Alaska Marine Highway System not scheduling services past Oct. 1
The Alaska Marine Highway System is not scheduling sailings past Oct. 1 amid funding uncertainty in the governor’s budget proposal for FY2020.
Sen. Mike Shower, R - Wasilla, told the Senate Finance Committee on Wednesday that he had received a letter from the Department of Transportation that “they are planning zero ferry transports from October to June.”
If the budget is passed, the governor’s office confirmed funding would continue through summer, but no sailings would be scheduled from Oct. 1, 2019 until June 30, 2020. Shower said that lack of service could “strangle” communities over the winter that rely on ferries for goods and services.
"If you shut down the ferry operations, you’re potentially, I hate to say it, you’re strangling those communities because they may not make it through the winter, if the airports can’t support them, and I my guess is they can’t," Shower said.
Gov. Mike Dunleavy issued a directive on Feb. 12 to the Department of Transportation commissioner to enlist “assistance of a qualified marine consultant to identify potential reductions of the State’s financial obligations and/or liability to the Alaska Marine Highway System.”

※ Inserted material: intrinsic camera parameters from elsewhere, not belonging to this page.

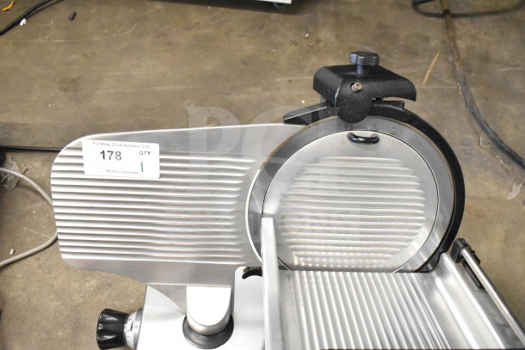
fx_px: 481
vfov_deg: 40.0
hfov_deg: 57.2
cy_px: 175
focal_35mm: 33
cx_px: 262
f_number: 4.5
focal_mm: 22
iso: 6400
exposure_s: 1/80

The marine consultant will work with the department and the Office of Management and Budget to investigate options to reshape AMHS, including a possible public/private partnership. The report is due Aug. 1 and set to be implemented by July 1, 2020.
“It’s entirely possible that sailings may be less frequent but continue; that’s one of the things they are looking at,” said Amanda Holland, OMB’s management director. “That’s one of the things the consultant will help them review: What is the maximum service they can provide with the budget they are appropriated.”
Sen. Bert Stedman, R - Sitka, co-chair of Senate Finance, questioned how the system could be rejuvenated if it was shut down over the winter. Using a real estate analogy, he said it’s “very difficult to kick everyone out of an apartment house, let it sit vacant, and then turn around and try to sell your apartment house.”
On the budget’s potential impacts to state ferries, Stedman didn’t mince his words: “Now we’re facing a budgetary proposal for elimination. That is what this budget does, it’s an elimination budget, in my opinion, of the Marine Highway.”
The governor’s budget announced on Feb. 13 would see a reduction of around $96 million from the ferry system’s budget, which translates to around 75 percent of its funding.
Stedman asked the administration for its plan for funding the AMHS past Oct. 1, suggesting money may be required in a supplemental budget.
“Unless there’s a plan for a special session in the fall to implement an operational budget from Oct. 1 to June 30, and that may be the plan, I’m not aware of one,” said Stedman.
Holland said the state is facing profound fiscal challenges, and ridership aboard the ferry system has been dropping since the 1990s from a peak of around 450,000 passengers to 2016, when the AMHS averaged 250,000 passengers. Vehicle ridership has stayed steady in that same period at around 100,000 per year, said Holland.
Stedman asked Holland what would happen to the hundreds of staff members who work with the ferry system. Holland said the proposal would fund the existing positions for the next 3 to 6 months and the marine consultant’s plan would clear up staffing questions.
“It is our anticipation that through that plan we will have clear direction in terms of where those positions will be going and whether there will be a reduction in force or whether in fact there will be an elimination of positions,” said Holland.
In a statement, the governor's office writes that "positions will be required beyond the summer schedule to maintain vessels in layup, salable, or transferrable condition."